Prompt Version Control System
Jump to navigation
Jump to search
A Prompt Version Control System is a version control system that specializes in tracking change history, managing version branching, and enabling collaborative development of AI prompt templates.
- AKA: Prompt VCS, Prompt Versioning, Template Version Control, Prompt Change Management System, Prompt Revision Control.
- Context:
- It can typically implement Semantic Versioning Patterns with major versions for breaking changes, minor versions for feature additions, and patch versions for bug fixes.
- It can typically maintain Commit History with change descriptions, author attributions, and timestamp records.
- It can often support Branch Management for parallel development, feature branches, and release branches.
- It can often enable Merge Strategys including three-way merges, conflict resolution, and merge requests.

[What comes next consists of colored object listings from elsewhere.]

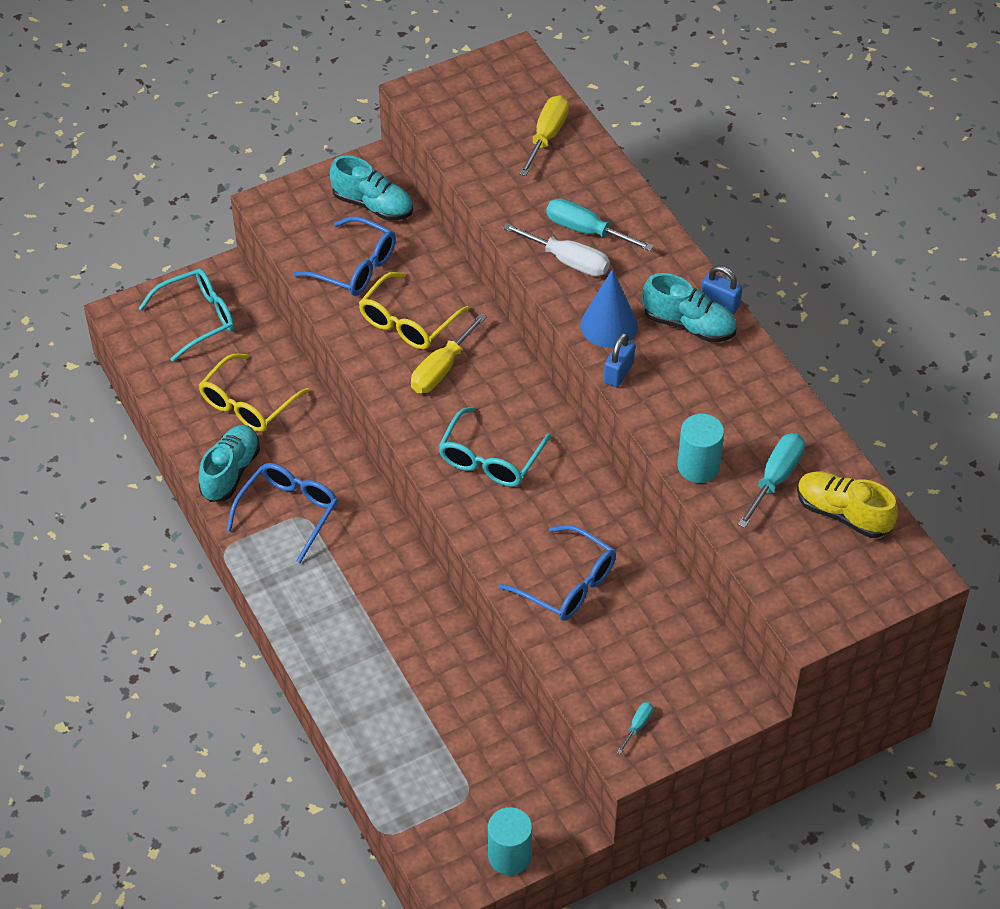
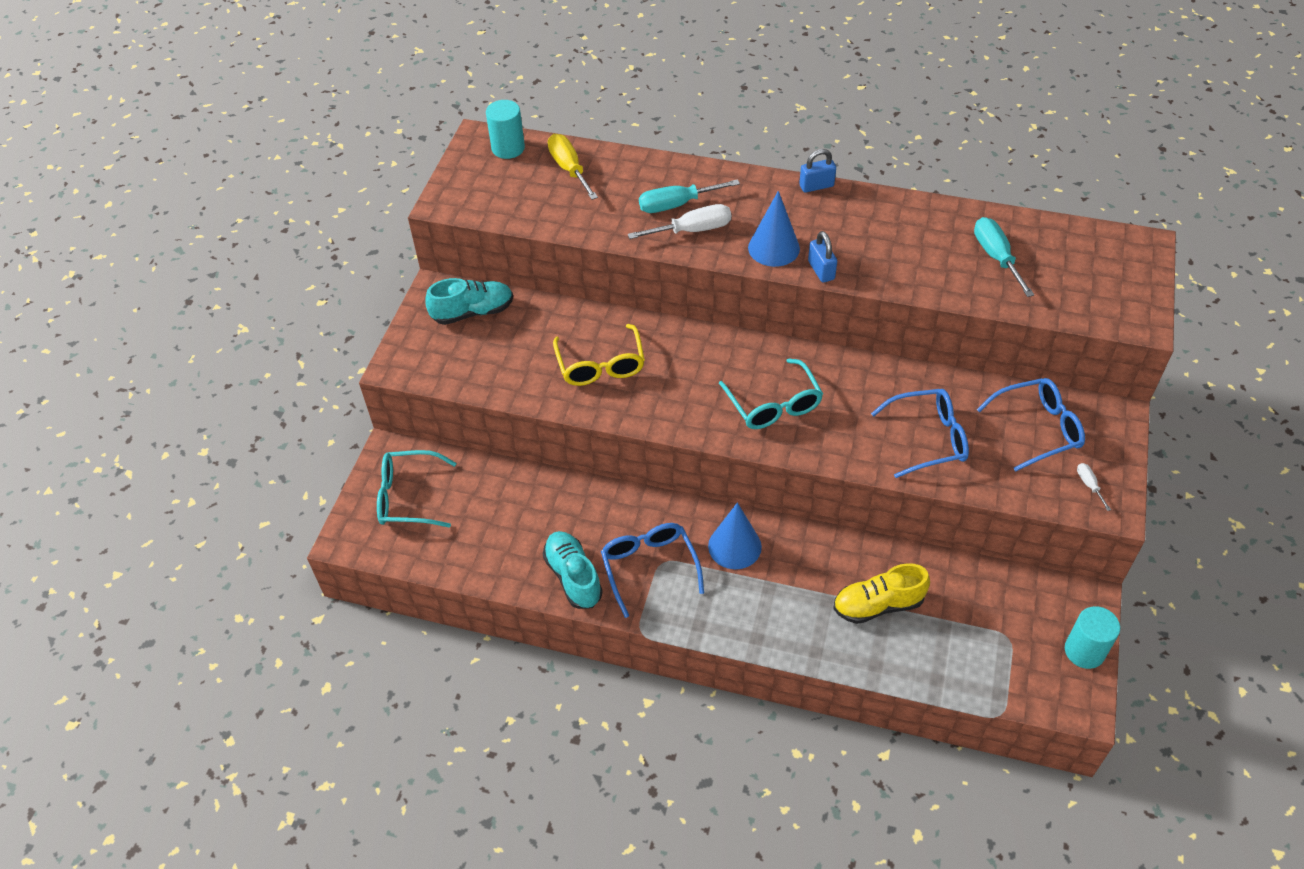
camera: 45 degrees left, 0 degrees up
(197, 319) = (409, 497): turquoise glasses -> turquoise glasses turned 105 degrees counterclockwise
(248, 403) = (523, 521): yellow glasses -> none
(354, 267) = (515, 359): blue glasses -> blue glasses (1037, 429)
(366, 552) = (734, 546): none -> blue cone
(441, 369) = (664, 376): yellow screwdriver -> none
(637, 726) = (1089, 485): turquoise screwdriver -> white screwdriver
(689, 325) = (818, 211): turquoise shoe -> none
(698, 466) = (947, 286): turquoise cylinder -> turquoise cylinder (508, 148)
(843, 514) = (1058, 246): yellow shoe -> yellow shoe (878, 605)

- It can provide Diff Visualization for prompt comparison, change highlighting, and side-by-side views.
- It can facilitate Rollback Mechanisms for version reversion, emergency recovery, and stable state restoration.
- It can integrate with CI/CD Pipelines for automated testing, validation checks, and deployment triggers.
- It can support Tag Management for release marking, milestone tracking, and version annotations.
- It can enforce Access Control through permission models, approval workflows, and audit trails.
- It can range from being a File-Based Prompt Version Control System to being a Database-Backed Prompt Version Control System, depending on its storage mechanism.
- It can range from being a Centralized Prompt Version Control System to being a Distributed Prompt Version Control System, depending on its architecture model.
- It can range from being a Text-Only Prompt Version Control System to being a Rich-Format Prompt Version Control System, depending on its content support.
- It can range from being a Manual Prompt Version Control System to being an Automated Prompt Version Control System, depending on its workflow integration.
- ...
- Examples:
- Implementation Patterns, such as:
- Version Numbering Schemes, such as:
- Semantic Version Numbering, such as:
- Major.Minor.Patch Format like 2.1.3.
- Pre-release Versioning with -alpha, -beta suffix.
- Build Metadata Addition with +build.123.
- Date-Based Versioning, such as:
- CalVer Format like 2024.01.15.
- Timestamp Versioning with Unix epoch.
- Semantic Version Numbering, such as:
- Branching Strategys, such as:
- Git Flow Model with develop branches and feature branches.
- GitHub Flow Model with main branch and pull requests.
- Trunk-Based Development with short-lived branches.
- Integration Features, such as:
- ...
- Counter-Examples:
- Manual Version Tracking, which uses spreadsheets or documents without automated tracking.
- Unversioned Prompt Storage, which lacks history tracking and change management.
- File Renaming Pattern, which uses filename suffixes instead of version control.
- Copy-Paste Versioning, which duplicates content without relationship tracking.
- See: Prompt-as-Code Framework, Prompt Template Registry System, Prompt CI/CD Pipeline, Version Control System, Distributed Version Control System, Git Version Control, Semantic Versioning, Change Management System, Prompt Template Validation Task.